Disney's Blizzard Beach
Themed as a ski resort whose snow melted into a water park — chairlift queue lines, ski-lodge architecture, melted snowmen everywhere. The headline ride is Summit Plummet, a 120-foot, 60-mph drop slide that's one of the tallest free-fall slides in North America. Other attractions: Teamboat Springs (a six-person family raft), Cross Country Creek (the longest lazy river of any Disney water park — wraps the entire property), Toboggan Racers (eight-lane mat-racing slide), and Slush Gusher (a 90-foot speed slide). The chairlift to the summit is a nice touch — most water parks only have stairs to the top. Reopened February 15, 2026 after the standard winter refurb; will close again around early October for 2026-27 winter maintenance.
Adventure Island Tampa
Sister park to Busch Gardens Tampa, walking distance across the parking lot. Smaller than the Orlando water parks but consistently the least-crowded — and the cheapest gate price in Florida. Main attractions: Wahoo Run (a four-person group raft), Vanish Point (a slingshot-capsule drop slide), Riptide (head-to-head racing slides), the Endless Surf wave pool. Closed November through February. The 2026 Fun Card (unlimited visits through Dec 31) is valid for both Adventure Island and Busch Gardens — but Fun Card holders get blocked out on these specific dates: May 25, June 13, June 27, July 4, July 11, July 18, July 25. Quick Queue covers Adventure Island slides on the same wristband if you're already buying it for a Busch Gardens day.

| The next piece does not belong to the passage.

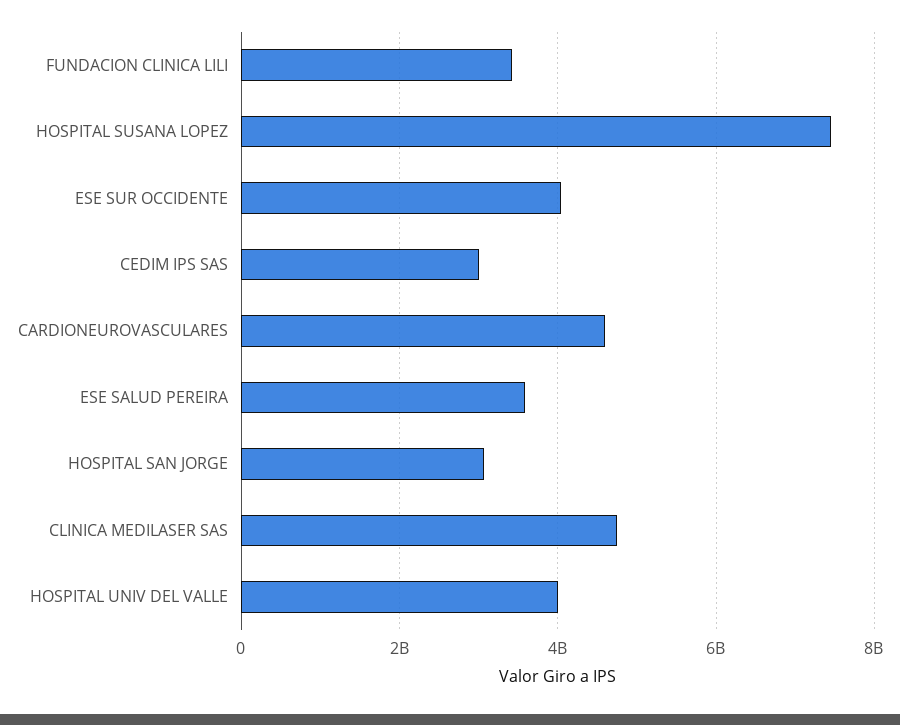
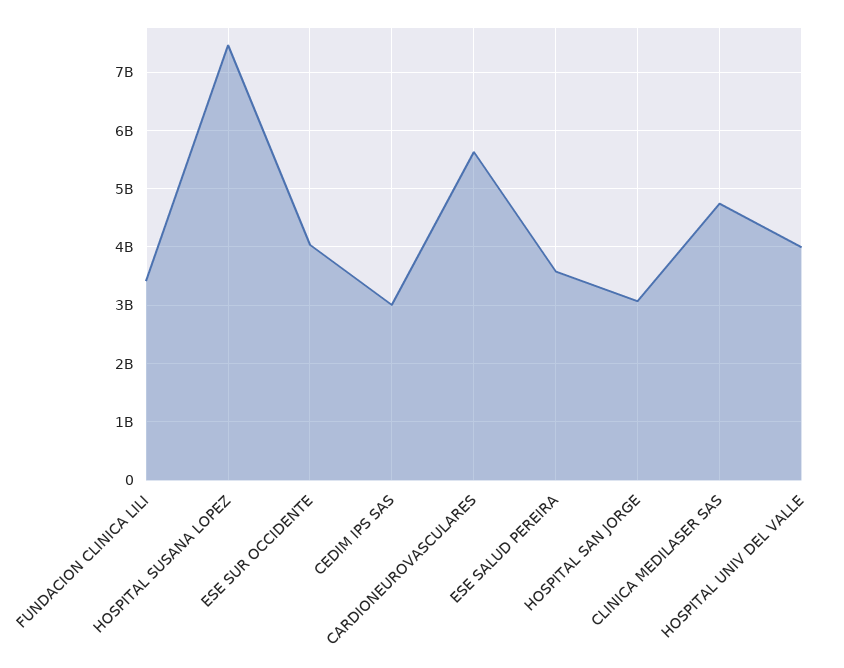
CARDIONEUROVASCULARES: 4600000000 -> 5600000000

Which one for which traveler
If you're not sure where to start, here's the short version.
One water park day with kids under 8
Aquatica. Gentlest pace of the Orlando parks, the dolphin habitat is a genuine wow moment for small kids, and the gate price is the lowest of the Orlando bunch.

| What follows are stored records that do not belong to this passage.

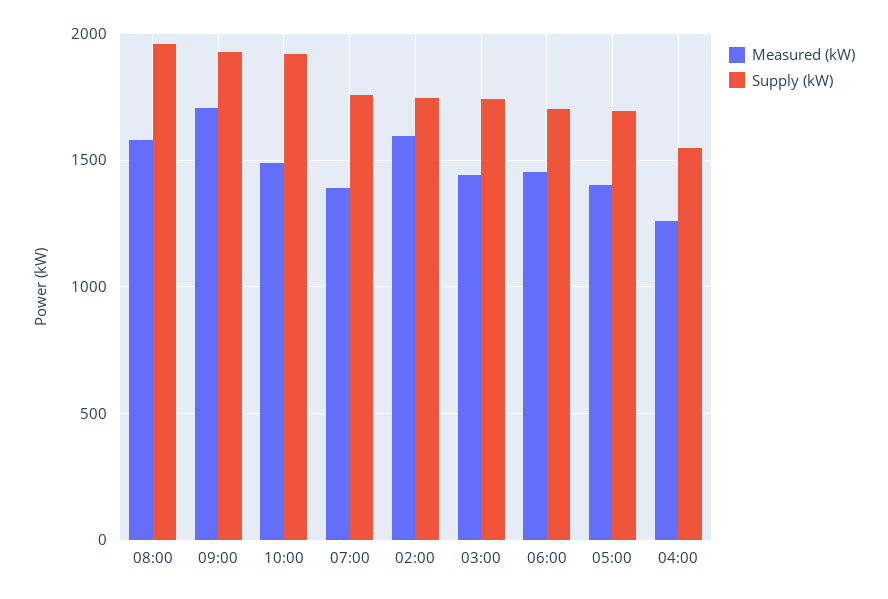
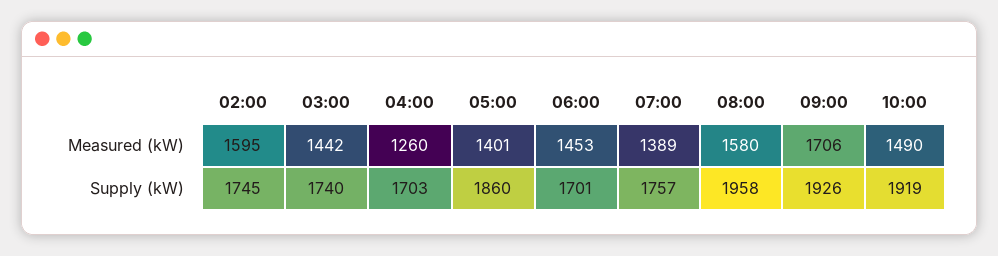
Supply (kW), 05:00: 1700 -> 1860
Supply (kW), 04:00: 1550 -> 1703

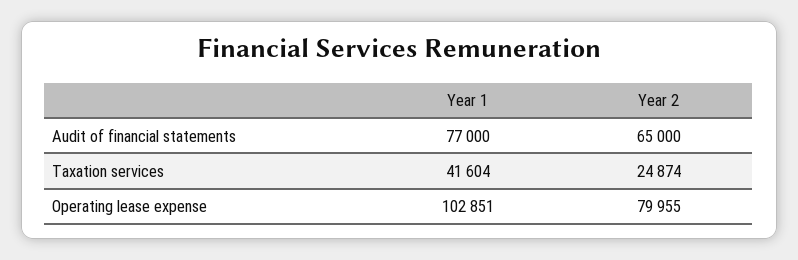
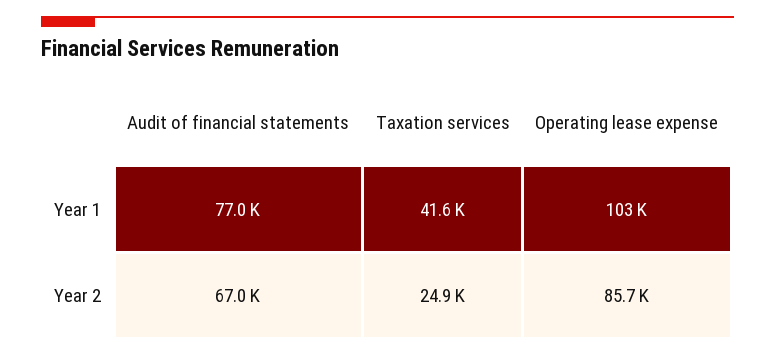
Year 2, Audit of financial statements: 65000 -> 67000
Year 2, Operating lease expense: 79955 -> 85700

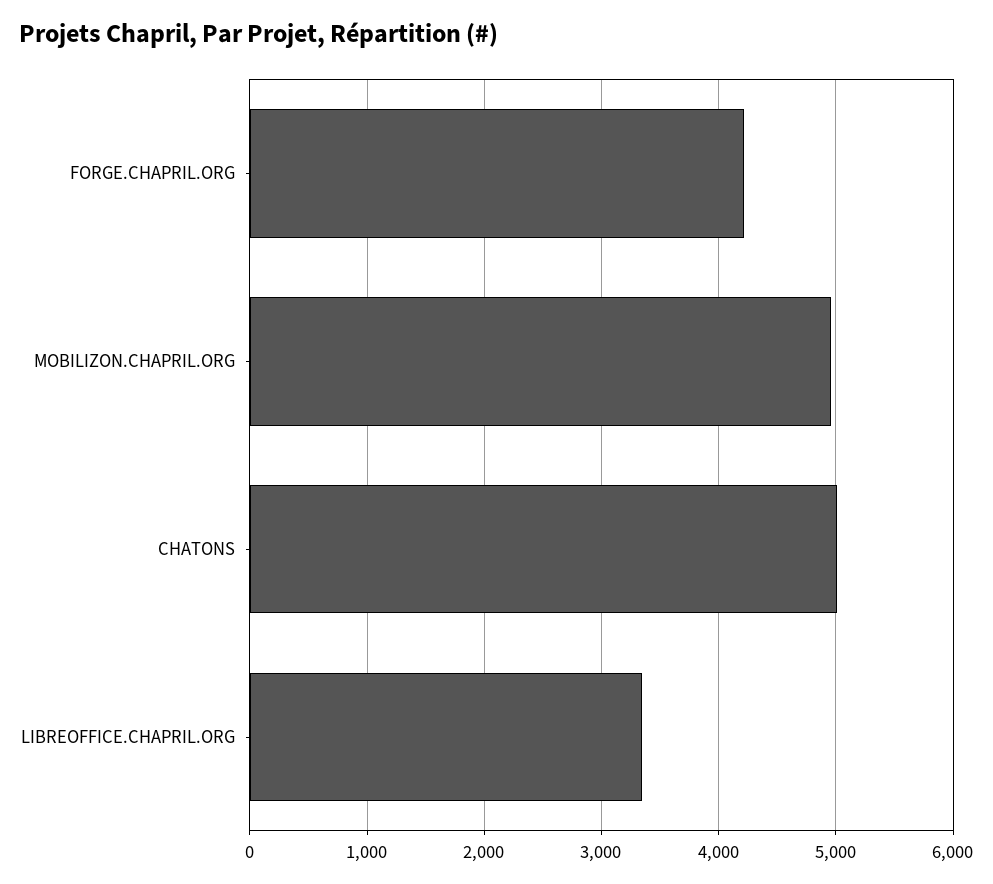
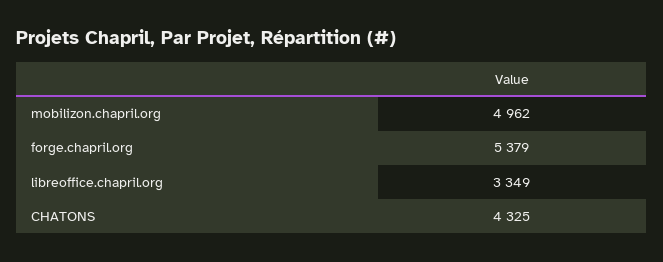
FORGE.CHAPRIL.ORG: 4200 -> 5379
CHATONS: 5000 -> 4325

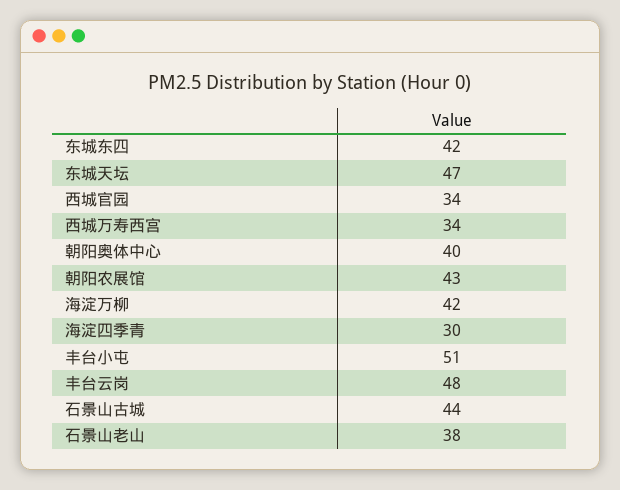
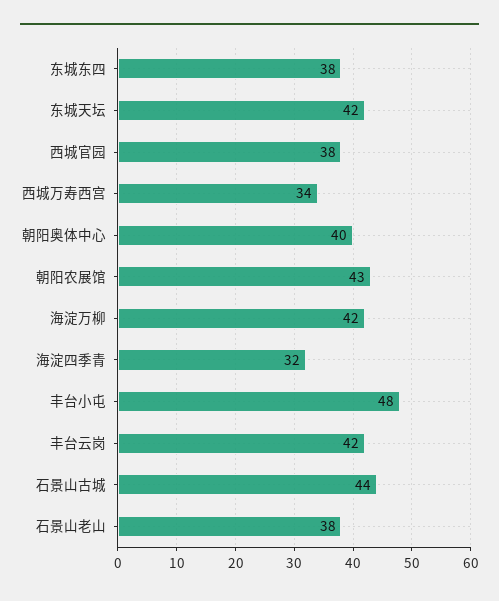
东城东四: 42 -> 38
东城天坛: 47 -> 42
西城官园: 34 -> 38
海淀四季青: 30 -> 32
丰台小屯: 51 -> 48
丰台云岗: 48 -> 42

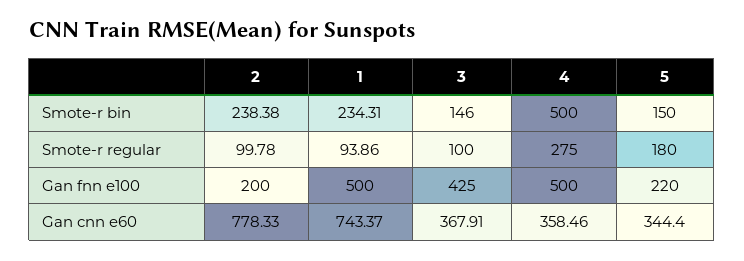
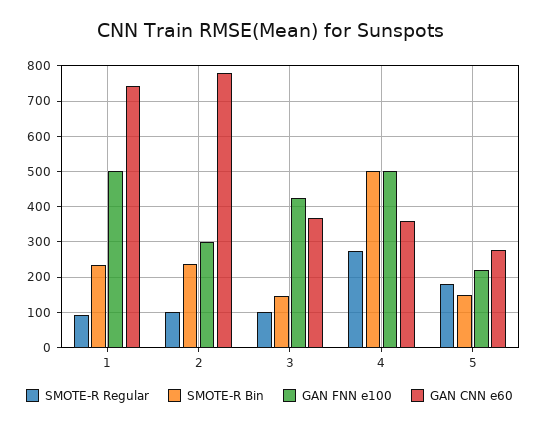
Gan fnn e100, 2: 200 -> 300
Gan cnn e60, 5: 344.4 -> 280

Most themed and immersive experience
Volcano Bay, assuming you're not visiting between Oct 26, 2026 and Mar 24, 2027 (it's closed for refurb). The Krakatau volcano isn't just a centerpiece — it's the whole experience.
Already at a Disney resort
Whichever is open when you visit. As of May 2026, Blizzard Beach is open through early October; Typhoon Lagoon takes over for the rest of the year. Park Hopper Plus adds 2–5 water park visits to your Disney ticket.

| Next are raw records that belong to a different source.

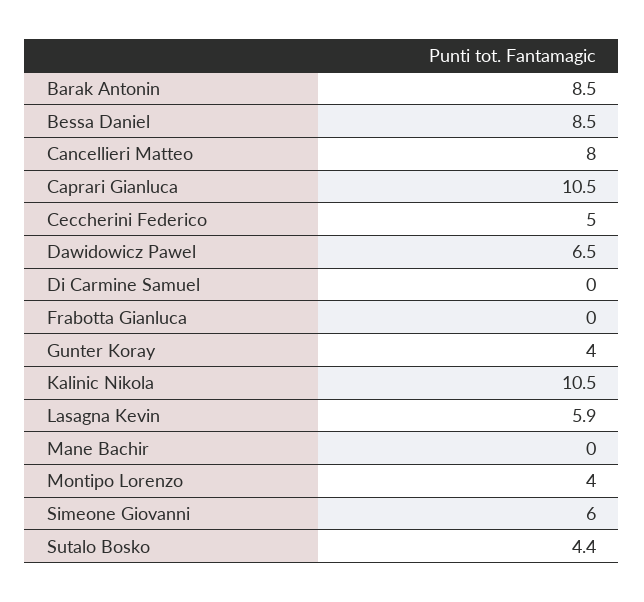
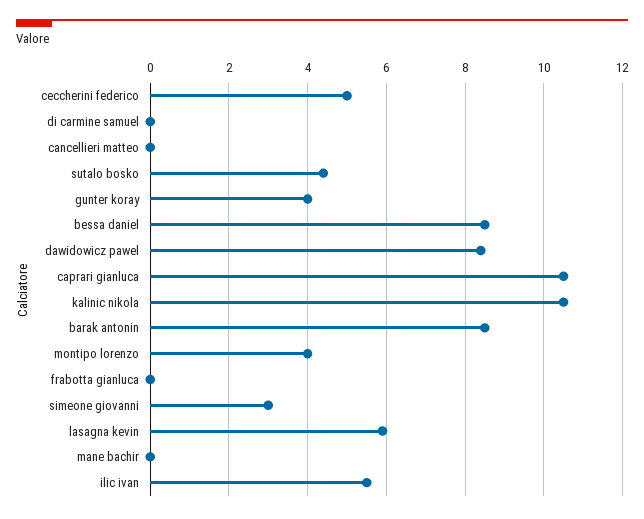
Cancellieri Matteo: 8 -> 0
Dawidowicz Pawel: 6.5 -> 8.5
Simeone Giovanni: 6 -> 3
ilic ivan: none -> 5.5

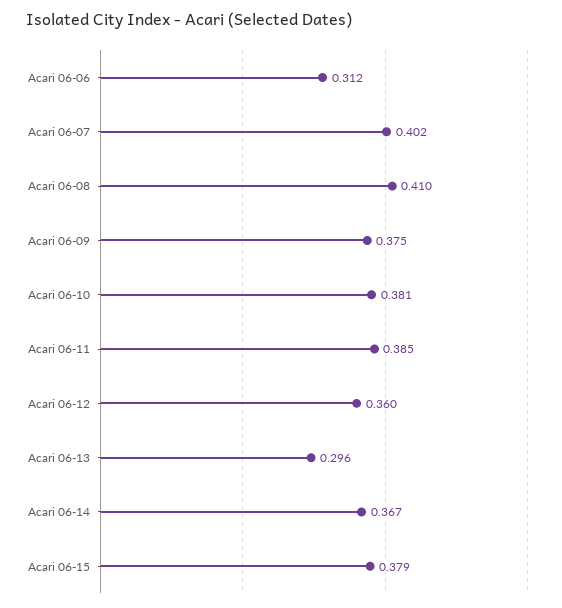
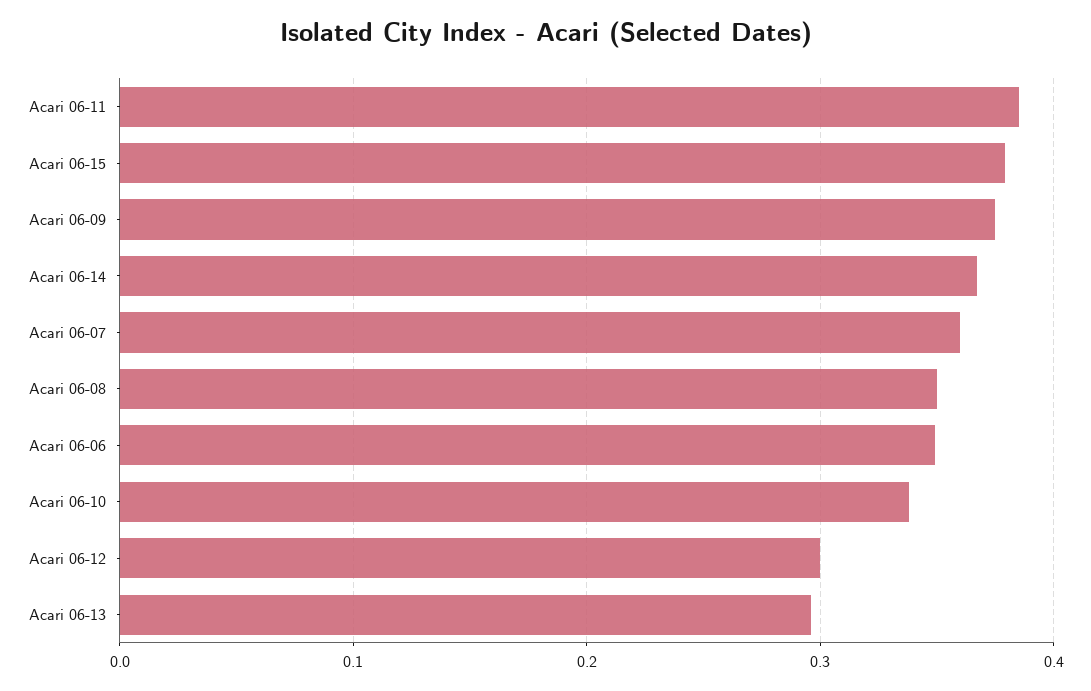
Acari 06-06: 0.312 -> 0.35
Acari 06-07: 0.402 -> 0.36
Acari 06-08: 0.41 -> 0.35
Acari 06-10: 0.381 -> 0.34
Acari 06-12: 0.36 -> 0.3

Something completely different
Discovery Cove. Not a water park, not a theme park — an all-inclusive day-resort with a dolphin swim. The Orlando day that adults remember years later.
Already going to Busch Gardens
Adventure Island as the natural 2-Park add-on. Walking distance across the parking lot, often included in bundle tickets. Don't drive to Tampa just for this.
A water park after dark
Aquatica's AquaGlow (May 15–Sept 26, 2026, laser shows + neon lighting) or Typhoon Lagoon's H2O Glow After Hours (select 2026 dates). Both are separately ticketed.